Steve Pennells remembers: I went to see her at home - a DIY bungalow of wood, felt and corrugated iron on a small scrap yard deep in a copse reached via a long narrow track near Newchapel.  The whole set-up was rather like a smaller scale version of Joe and Phoebe Smith’s place at Melton before they built their brick bungalow.

Her husband died in the early seventies and she remarried - to his best friend - so that it was as Louie Fuller that she appeared on Topic’s LP Green Grows the Laurels, in 1976.  Mr Fuller died in the 1980s and she moved from Newchapel to a Council house in Lingfield where she still lives.

She went to a number of Ken Stubbs’ singing sessions in the Seventies, and has been heard more widely in the Nineties since Jim Ward started taking her out to events, including the National in 1998.
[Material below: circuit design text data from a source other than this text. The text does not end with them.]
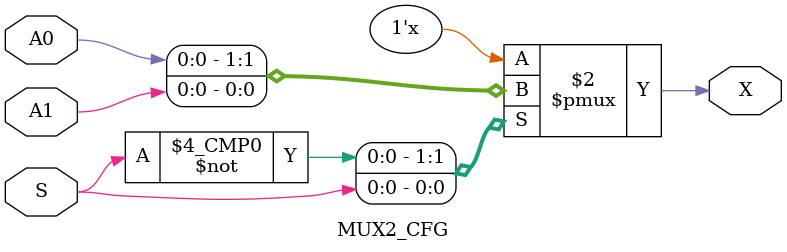
<source format=v>

module MUX2_CFG (
  input  wire A0, A1,
  output reg  X,
  input  wire S
);

  always @(*) begin
    case (S)
      1'b0: X = A0;
      1'b1: X = A1;
    endcase
  end

endmodule

</source>
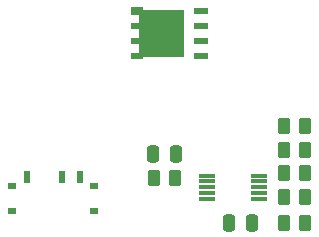
<source format=gbr>
%TF.GenerationSoftware,KiCad,Pcbnew,7.0.10-7.0.10~ubuntu20.04.1*%
%TF.CreationDate,2024-03-04T09:10:09+08:00*%
%TF.ProjectId,ESwitch,45537769-7463-4682-9e6b-696361645f70,rev?*%
%TF.SameCoordinates,Original*%
%TF.FileFunction,Paste,Top*%
%TF.FilePolarity,Positive*%
%FSLAX46Y46*%
G04 Gerber Fmt 4.6, Leading zero omitted, Abs format (unit mm)*
G04 Created by KiCad (PCBNEW 7.0.10-7.0.10~ubuntu20.04.1) date 2024-03-04 09:10:09*
%MOMM*%
%LPD*%
G01*
G04 APERTURE LIST*
G04 Aperture macros list*
%AMRoundRect*
0 Rectangle with rounded corners*
0 $1 Rounding radius*
0 $2 $3 $4 $5 $6 $7 $8 $9 X,Y pos of 4 corners*
0 Add a 4 corners polygon primitive as box body*
4,1,4,$2,$3,$4,$5,$6,$7,$8,$9,$2,$3,0*
0 Add four circle primitives for the rounded corners*
1,1,$1+$1,$2,$3*
1,1,$1+$1,$4,$5*
1,1,$1+$1,$6,$7*
1,1,$1+$1,$8,$9*
0 Add four rect primitives between the rounded corners*
20,1,$1+$1,$2,$3,$4,$5,0*
20,1,$1+$1,$4,$5,$6,$7,0*
20,1,$1+$1,$6,$7,$8,$9,0*
20,1,$1+$1,$8,$9,$2,$3,0*%
%AMFreePoly0*
4,1,15,0.305000,-0.510000,0.055000,-0.510000,0.055000,-4.010000,0.053536,-4.013536,0.050000,-4.015000,-3.860000,-4.015000,-3.863536,-4.013536,-3.865000,-4.010000,-3.865000,-0.200000,-3.863536,-0.196464,-3.860000,-0.195000,-0.305000,-0.195000,-0.305000,0.510000,0.305000,0.510000,0.305000,-0.510000,0.305000,-0.510000,$1*%
G04 Aperture macros list end*
%ADD10RoundRect,0.250000X-0.262500X-0.450000X0.262500X-0.450000X0.262500X0.450000X-0.262500X0.450000X0*%
%ADD11R,1.400000X0.300000*%
%ADD12R,1.270000X0.610000*%
%ADD13FreePoly0,90.000000*%
%ADD14R,1.020000X0.610000*%
%ADD15RoundRect,0.250000X0.262500X0.450000X-0.262500X0.450000X-0.262500X-0.450000X0.262500X-0.450000X0*%
%ADD16RoundRect,0.250000X-0.250000X-0.475000X0.250000X-0.475000X0.250000X0.475000X-0.250000X0.475000X0*%
%ADD17RoundRect,0.250000X0.250000X0.475000X-0.250000X0.475000X-0.250000X-0.475000X0.250000X-0.475000X0*%
%ADD18R,0.800000X0.500000*%
%ADD19R,0.500000X1.000000*%
G04 APERTURE END LIST*
D10*
%TO.C,R7*%
X191487500Y-91200000D03*
X193312500Y-91200000D03*
%TD*%
D11*
%TO.C,U1*%
X200400000Y-93000000D03*
X200400000Y-92500000D03*
X200400000Y-92000000D03*
X200400000Y-91500000D03*
X200400000Y-91000000D03*
X196000000Y-91000000D03*
X196000000Y-91500000D03*
X196000000Y-92000000D03*
X196000000Y-92500000D03*
X196000000Y-93000000D03*
%TD*%
D12*
%TO.C,Q1*%
X195498000Y-80905000D03*
X195498000Y-79635000D03*
X195498000Y-78365000D03*
X195498000Y-77095000D03*
D13*
X190033000Y-77095000D03*
D14*
X190033000Y-78365000D03*
X190033000Y-79635000D03*
X190033000Y-80905000D03*
%TD*%
D15*
%TO.C,R6*%
X202487500Y-95000000D03*
X204312500Y-95000000D03*
%TD*%
D16*
%TO.C,C1*%
X197850000Y-95000000D03*
X199750000Y-95000000D03*
%TD*%
D17*
%TO.C,C2*%
X193350000Y-89200000D03*
X191450000Y-89200000D03*
%TD*%
D15*
%TO.C,R1*%
X202487500Y-92800000D03*
X204312500Y-92800000D03*
%TD*%
%TO.C,R3*%
X204312500Y-86800000D03*
X202487500Y-86800000D03*
%TD*%
D10*
%TO.C,R2*%
X204312500Y-90800000D03*
X202487500Y-90800000D03*
%TD*%
D18*
%TO.C,SW1*%
X186400000Y-94000000D03*
X186400000Y-91900000D03*
X179500000Y-94000000D03*
X179500000Y-91900000D03*
D19*
X185200000Y-91100000D03*
X183700000Y-91100000D03*
X180700000Y-91100000D03*
%TD*%
D10*
%TO.C,R4*%
X204312500Y-88800000D03*
X202487500Y-88800000D03*
%TD*%
M02*

</source>
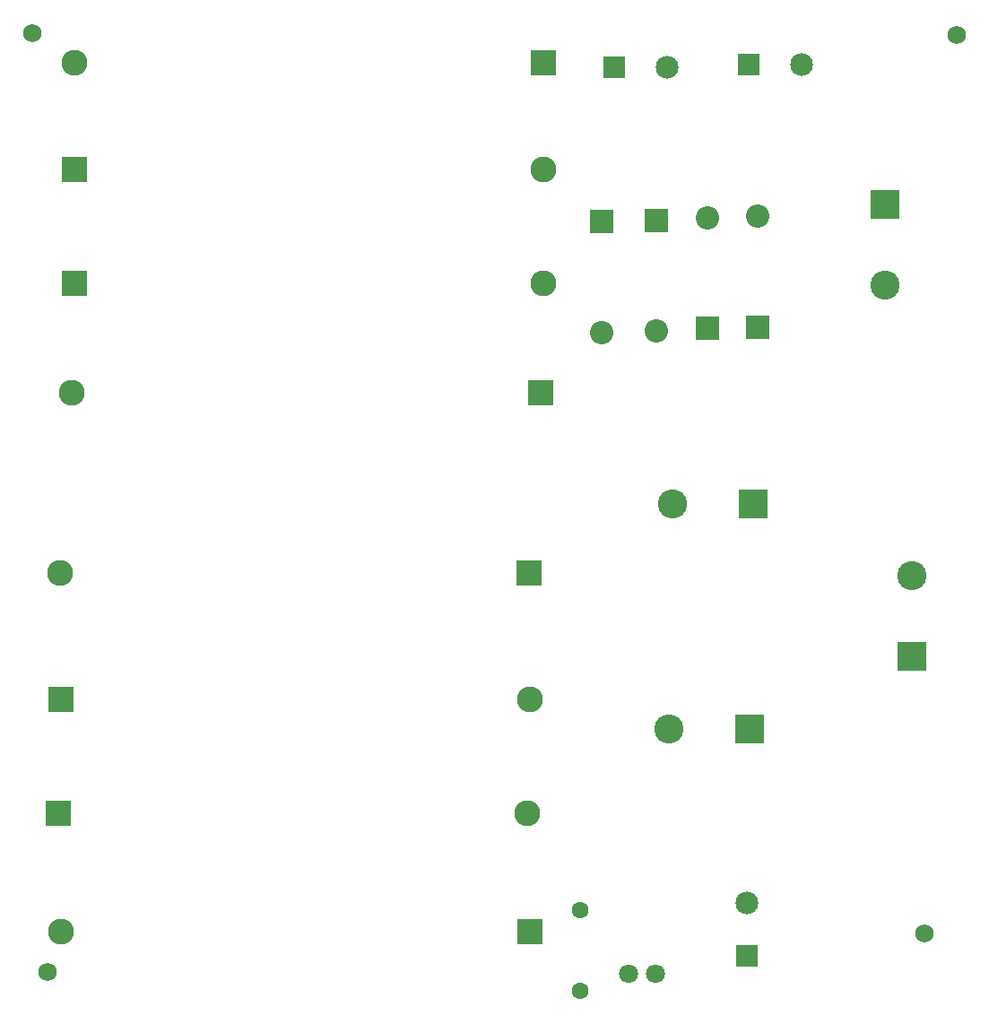
<source format=gts>
G04 Layer_Color=8388736*
%FSLAX25Y25*%
%MOIN*%
G70*
G01*
G75*
%ADD30C,0.06800*%
%ADD31C,0.08674*%
%ADD32R,0.09658X0.09658*%
%ADD33C,0.09658*%
%ADD34C,0.08477*%
%ADD35R,0.08477X0.08477*%
%ADD36C,0.07099*%
%ADD37C,0.06312*%
%ADD38C,0.10800*%
%ADD39R,0.10800X0.10800*%
%ADD40R,0.08674X0.08674*%
%ADD41R,0.10800X0.10800*%
%ADD42R,0.08477X0.08477*%
D30*
X200409Y353500D02*
D03*
Y314000D02*
D03*
Y271500D02*
D03*
X199500Y231000D02*
D03*
X195000Y164000D02*
D03*
X195409Y117000D02*
D03*
X194409Y74500D02*
D03*
X195409Y30500D02*
D03*
X21000D02*
D03*
X20000Y74500D02*
D03*
X21000Y117000D02*
D03*
X20591Y164000D02*
D03*
X25091Y231000D02*
D03*
X26000Y271500D02*
D03*
X10500Y364500D02*
D03*
X16000Y15500D02*
D03*
X342000Y30000D02*
D03*
X354000Y364000D02*
D03*
D31*
X26000Y314000D02*
D03*
Y353500D02*
D03*
X242500Y253909D02*
D03*
X261500Y296091D02*
D03*
X222000Y253410D02*
D03*
X280000Y296590D02*
D03*
D32*
X20000Y74500D02*
D03*
X195000Y164000D02*
D03*
X21000Y117000D02*
D03*
X199500Y231000D02*
D03*
X26000Y271500D02*
D03*
Y314000D02*
D03*
X200409Y353500D02*
D03*
X195409Y30500D02*
D03*
D33*
X194409Y74500D02*
D03*
X20591Y164000D02*
D03*
X195409Y117000D02*
D03*
X25091Y231000D02*
D03*
X200409Y271500D02*
D03*
Y314000D02*
D03*
X26000Y353500D02*
D03*
X21000Y30500D02*
D03*
D34*
X276000Y41342D02*
D03*
X246500Y352000D02*
D03*
X296500Y353000D02*
D03*
D35*
X276000Y21657D02*
D03*
D36*
X242000Y15000D02*
D03*
X232000D02*
D03*
D37*
X214000Y8500D02*
D03*
Y38500D02*
D03*
D38*
X247000Y106000D02*
D03*
X327500Y271000D02*
D03*
X337500Y163000D02*
D03*
X248500Y189500D02*
D03*
D39*
X277000Y106000D02*
D03*
X278500Y189500D02*
D03*
D40*
X242500Y295091D02*
D03*
X261500Y254909D02*
D03*
X222000Y294590D02*
D03*
X280000Y255410D02*
D03*
D41*
X327500Y301000D02*
D03*
X337500Y133000D02*
D03*
D42*
X226815Y352000D02*
D03*
X276815Y353000D02*
D03*
M02*

</source>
Louie learned songs from both her parents who, like many Londoners, took her hop picking in Kent during the late summer and there she spent her leisure hours singing and story telling at hop-picker gatherings and family parties.  She also learned most of her songs there, although many of them are short or fragmented versions.  She was a singer of great spirit and style and her enthusiastic, smiling delivery of her songs won her admirers wherever she chose to perform them.  Her version of Hopping Down in Kent enjoyed enormous popularity.